Recorded information —
------

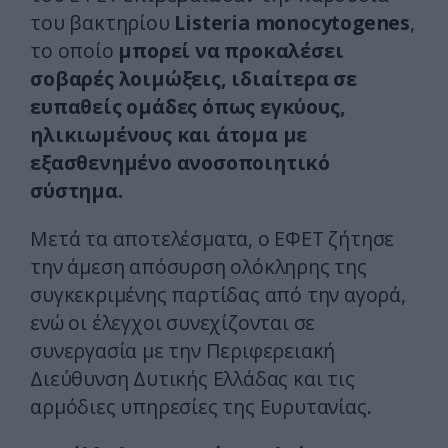
του βακτηρίου
Listeria monocytogenes
,
το οποίο
μπορεί να προκαλέσει
σοβαρές λοιμώξεις, ιδιαίτερα σε
ευπαθείς ομάδες όπως εγκύους,
ηλικιωμένους και άτομα με
εξασθενημένο ανοσοποιητικό
σύστημα.
Μετά τα αποτελέσματα, ο ΕΦΕΤ ζήτησε
την άμεση απόσυρση ολόκληρης της
συγκεκριμένης παρτίδας από την αγορά,
ενώ οι έλεγχοι συνεχίζονται σε
συνεργασία με την Περιφερειακή
Διεύθυνση Δυτικής Ελλάδας και τις
αρμόδιες υπηρεσίες της Ευρυτανίας.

------

To do —
When you reach a picture in the records above, pass over it and transcribe the rest exactly.

Result for this task —
του βακτηρίου
Listeria monocytogenes
,
το οποίο
μπορεί να προκαλέσει
σοβαρές λοιμώξεις, ιδιαίτερα σε
ευπαθείς ομάδες όπως εγκύους,
ηλικιωμένους και άτομα με
εξασθενημένο ανοσοποιητικό
σύστημα.
Μετά τα αποτελέσματα, ο ΕΦΕΤ ζήτησε
την άμεση απόσυρση ολόκληρης της
συγκεκριμένης παρτίδας από την αγορά,
ενώ οι έλεγχοι συνεχίζονται σε
συνεργασία με την Περιφερειακή
Διεύθυνση Δυτικής Ελλάδας και τις
αρμόδιες υπηρεσίες της Ευρυτανίας.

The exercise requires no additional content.